Villen und Landhäuser in parkähnlichen, subtropischen Gärten mit akkurat gepflegten Rasenflächen bestimmen das Bild auch im  Nachbarort Hillcrest. Über Kilometer haben sich die Bewohner der beiden Orte an der Straße aufgestellt und feiern die vorüberziehende Läuferschar. Viele haben es sich, häufig die ganze Familie oder mit Freunden, entlang der Strecke mit Stühlen, Tischen oder auch nur Decken bequem gemacht, es wird gepicknickt oder auch nur Bier getrunken, oder aber ein traditionelles Baai, die südafrikanische Variante des Freiluft-Barbecue, veranstaltet. Der Geruch gegrillten Fleisches dringt mir immer wieder verlockend in die Nase. Mir kommt das Ganze vor wie eine einzige riesige Freiluftparty, bei der wir den Part der Tänzer übernehmen, während die anderen an der Bar stehen und zuschauen.

Seit Bothas Hill geht es tendenziell - wenn auch immer wieder mit Gegenanstiegen -  leicht bergab. Dies und die Stimmung an der Strecke machen das Laufen überraschend leicht.

Bei km 57 erreichen wir Winston Park und folgen nun für ein paar Kilometer der der Schnellstraße M13, bis wir bei Kloof ein weiteres Mal Villenvorortluft schnuppern dürfen. Besonders idyllisch und familiär wirkt es hier. Inmitten üppigem Grün und unter hohen alten Bäumen laufen wir die speziell so genannte “Green Mile” dahin. Auf dem Rasen beidseitig der Straße ist kaum ein Platz zu sehen, der nicht von gemütlich picknickenden Menschen besetzt wäre. Häufig werde ich mit Namen gerufen und mit ein paar aufmunternden Worten bedacht. Das besonders Persönliche ist eben auch eines jener prägenden Merkmale dieses Laufs.

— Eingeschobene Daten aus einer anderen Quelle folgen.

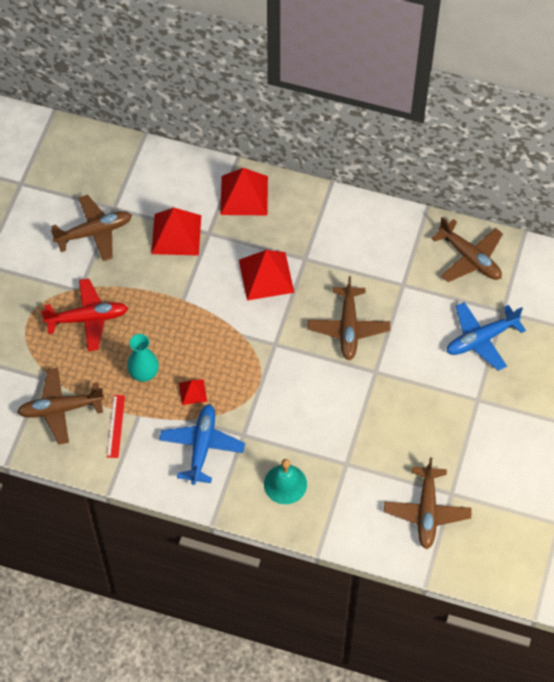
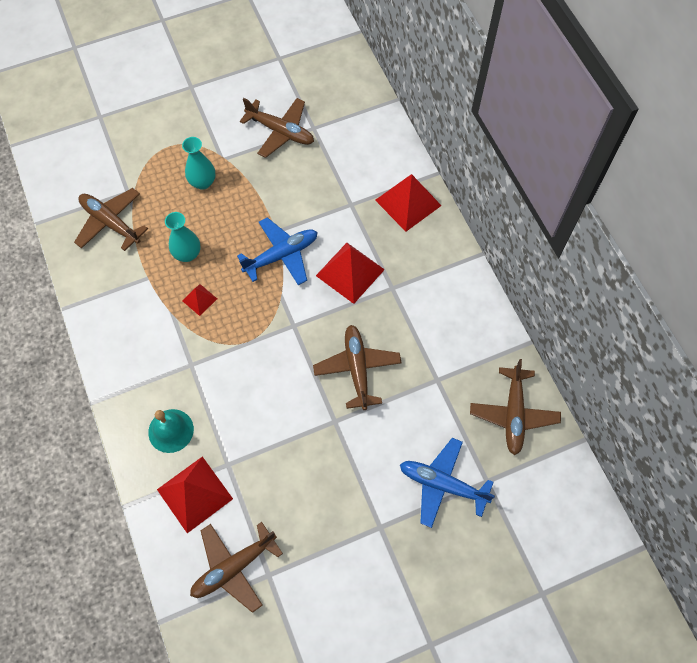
camera: 50 degrees right, 5 degrees up
red plane [41,279,128,351] -> turquoise vase [182,137,216,190]
red ruler [107,395,125,458] -> none
red pyramid [151,208,201,256] -> red pyramid moved to [157,456,233,533]
blue plane [159,404,245,485] -> blue plane moved to [237,217,317,285]
brown plane [308,276,390,360] -> brown plane turned 120 degrees clockwise [313,325,402,410]

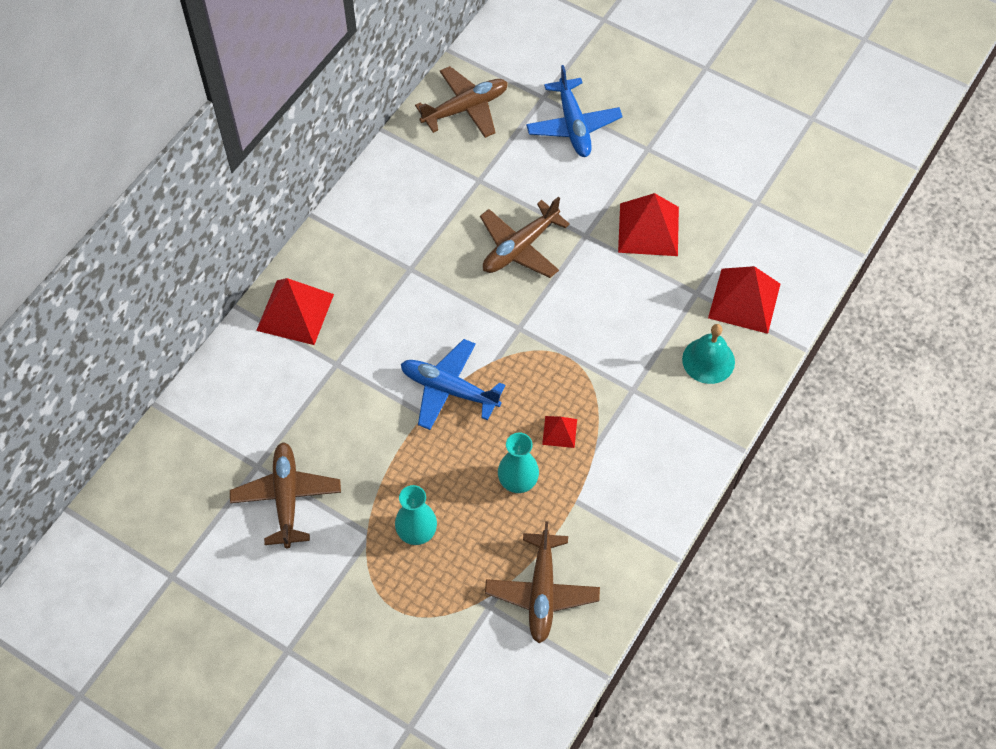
camera: 125 degrees left, 5 degrees down
brown plane [190,522,283,613] -> none
red pyramid [316,243,385,304] -> red pyramid moved to [618,193,679,256]

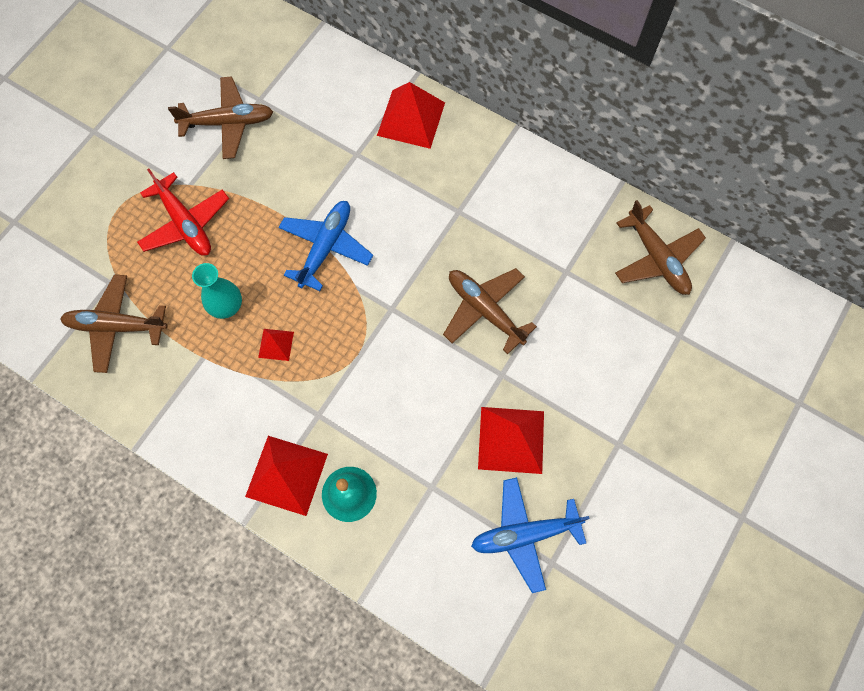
camera: 90 degrees right, 10 degrees up
turquoise vase [395,485,437,545] -> red plane [137,169,229,256]
blue plane [526,65,623,157] -> blue plane moved to [471,477,590,593]
red pyramid [708,266,780,334] -> red pyramid moved to [245,436,328,516]

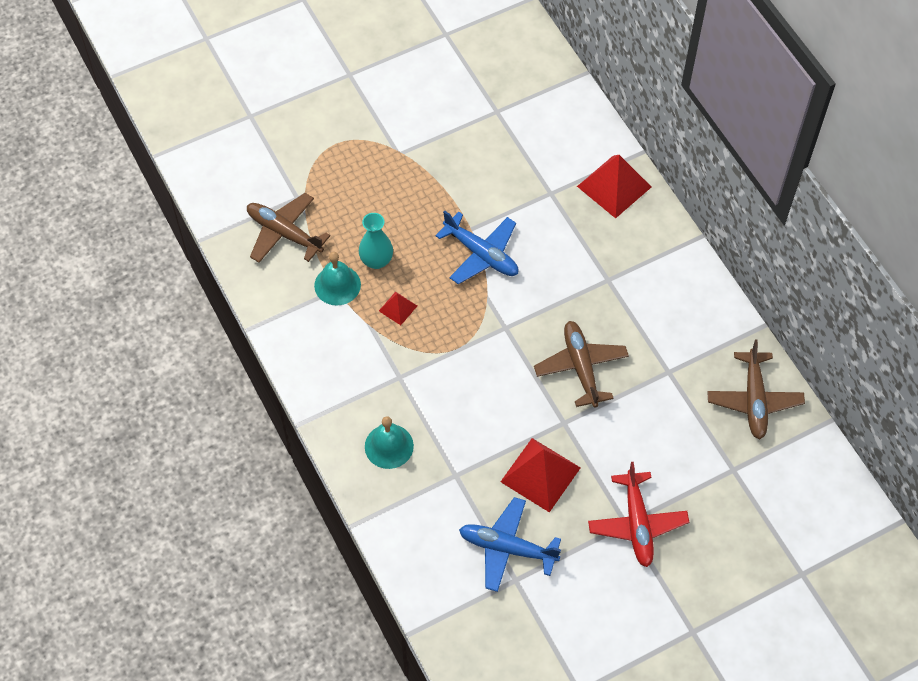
camera: 30 degrees right, 10 degrees down
red plane [137,169,229,256] -> red plane moved to [588,462,689,567]
brown plane [168,76,273,159] -> none
red pyramid [245,436,328,516] -> none
blue plane [278,201,373,291] -> blue plane turned 75 degrees clockwise [435,211,518,284]
none -> turquoise bell [314,252,361,305]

Fields Hill - der down run beginnt

Bei km 63 heißt es - zumindest vorläufig - Abschiednehmen von der Freiluftparty. Wir erreichen Fields Hill. Dieser ist der vierte im Bund der  “Big Five”, für uns allerdings ohne Anstieg verbunden. Ganz im Gegenteil: Von hier aus führt die Strecke auf einer gesperrten Hälfte der Schnellstraße M13 über 3,2 km steil hinab nach Pineville. Erst ab hier wird unser Lauf zum wirklichen “down run”, denn auf den 63 km zuvor haben wir effektiv kaum an Höhe gegenüber dem Start in Pietermaritzburg verloren. Etwa 200 Höhenmeter verlieren wir auf diesem Teilstück.

Berüchtigt ist der Fields Hill wegen seines langen, starken Gefälles nicht nur beim up run, sondern gerade auch beim down run. Denn nicht wenige erleben hier den muskulären Gau. Die ohnehin schon angeschlagene Beinmuskulatur wird durch das permanent erzwungene Abfedern beim Hinablaufen überstrapaziert. Manche humpeln hinab und schleppen sich zur nächsten Physiostation, bei anderen geht selbst dies nicht und sie müssen krampfgebeutelt stehen bleiben oder setzen sich einfach an den Straßenrand. Ich darf mich zu den Glücklichen schätzen, die - noch - ganz gut damit klar kommen.